King George’s Playing Field Cycle Improvements

King George’s Playing Field Cycle Improvements - FAQs

Why is a path needed here?

A series of Quiet Connector Active Travel routes have been planned across Oxford to allow residents to walk, cycle and using other forms of active travel away from busy main roads. This scheme improves active travel journeys from Lamarsh Road to Willow Walk.

It ties in and strategically connects with routes OX24/25 and OX23 on the Oxford Cycle and Walking Network for LCWIP.

The new path, designed for both pedestrians and cyclists, will provide a direct, convenient and visually pleasing off road connection between Botley and the City Centre from the South.

Conflict between pedestrians and cyclists

A three metre-wide unsegregated shared-use connecting path is proposed. This will provide sufficient width to reduce the potential for conflict between cyclist and pedestrians. The provision meets current standards and guidance on new cycle provision.

The path is likely to attract a wide range of users, including dog walkers, families, and visitors to the city, all naturally wanting to explore or view the area along the path.

Comments during the public consultation were received regarding the shared use of the path.

Segregating the path into separate lanes for pedestrians and cyclists would result in a wider path that would be more visually intrusive, more impactful on the ecology of the site and involve more materials and associated carbon. It would also be difficult to enforce the segregation.

The legal status of even a segregated footway and cycleway is that pedestrians can use both sides. We want to avoid the potential perception that cyclists have right of way, which may increase cycle speeds and give the impression to pedestrians that the cycleway is an area not permitted for their use.

A “shared” provision is likely to provide a more flexible space in terms of self-enforcement of appropriate speeds at busy times, i.e., people walking across the full width of the path may help prevent cyclists dominating the space.

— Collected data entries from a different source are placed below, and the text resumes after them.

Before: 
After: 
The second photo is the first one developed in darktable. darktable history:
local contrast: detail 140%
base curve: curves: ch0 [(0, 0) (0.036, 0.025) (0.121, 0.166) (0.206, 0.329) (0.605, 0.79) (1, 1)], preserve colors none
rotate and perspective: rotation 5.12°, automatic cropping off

There is currently no lighting at King Georges Field and no plans to include lighting within the proposals. This will have the least possible environmental impact. This was mentioned by several respondents during consultation as a reason for not including lighting. However, there are positive benefits from including some form of reflectors alongside the new path. Stantec and ODS have proposed bat friendly florescent solar stud lighting and Oxford City Council have agreed these can be installed as part of the scheme.

Impact on Ecology and Trees

Impacts on habitat and species on the site have been considered during the development of the path design to minimise disruption to habitats in the field. An ecology walkover survey was completed on 30 November 2022.

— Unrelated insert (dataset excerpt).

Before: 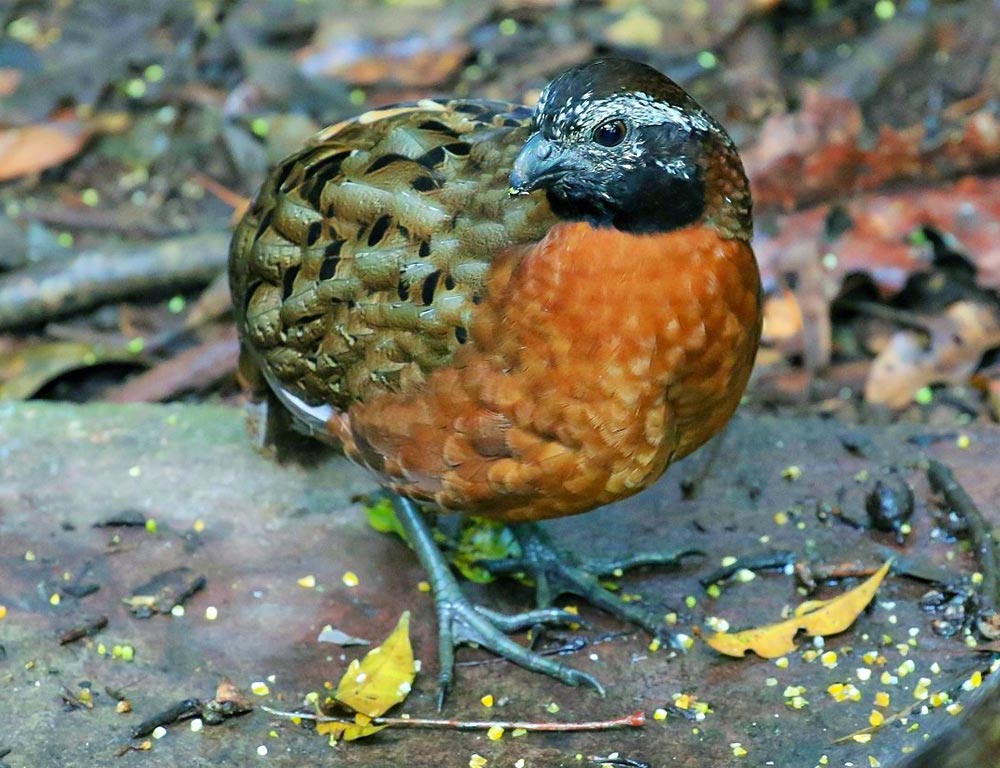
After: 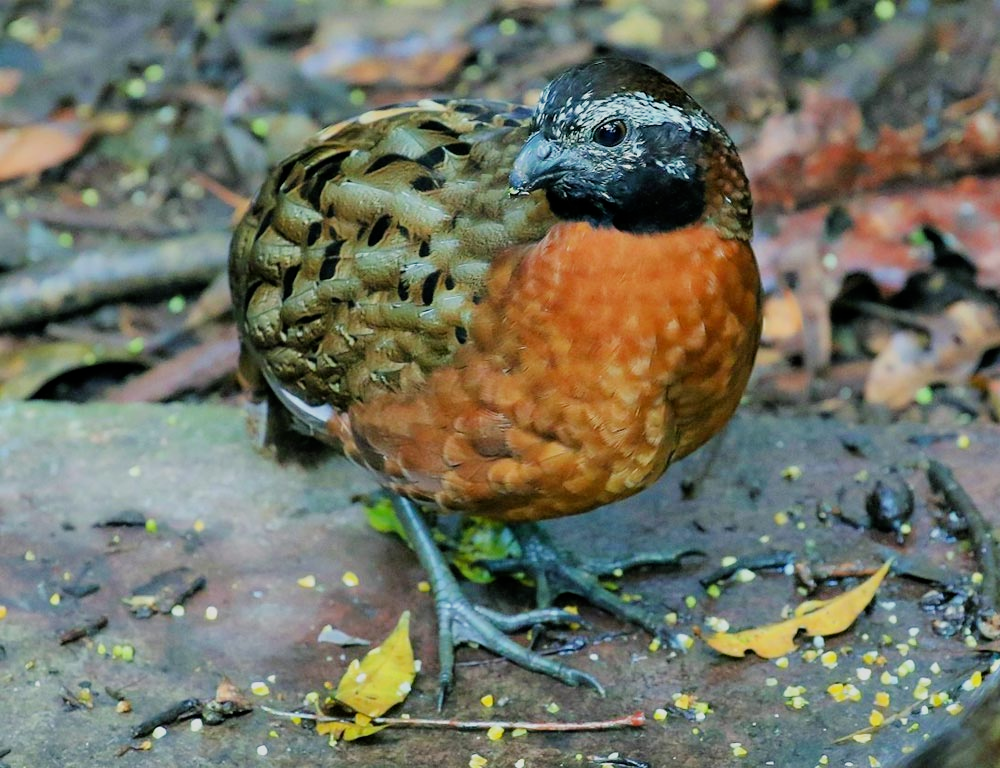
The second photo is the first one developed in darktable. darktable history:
filmic rgb: black relative exposure -8.01 EV, white relative exposure 3.81 EV, hardness 4.37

The location of the path has been sited along existing desire lines and away from the area that has the best quality habitats and trees.

The scheme minimises ecology impacts and no trees will be felled.

During the construction works, appropriate working practices will be implemented to avoid harm to protected species.

Path Design

Due to the sensitive nature of the site, it was felt that the path should follow existing desire lines as it crosses the King Georges Field.


Comments were received in the public consultation regarding flooding. Despite recent flooding, it is expected that the formal path will be more resilient if and when flooding occurs at King George’s Field in the future. The design of the path ensures the impacts of flooding will not be increased by the works. The new path will be constructed of porous material and will  have a cross fall matching the existing ground so that the path itself should avoid puddling.


Upon completion of the path, the path will become the responsibility of Oxfordshire County Council for upkeep and maintenance. The design of the path has been deliberately considered to support the ease of maintenance.


Funding has been secured from the Oxfordshire Growth Deal Funding, for which the County Council is the accountable body. This funding was awarded to the Oxford City Council to support the delivery of Quiet Connector shared cycle routes.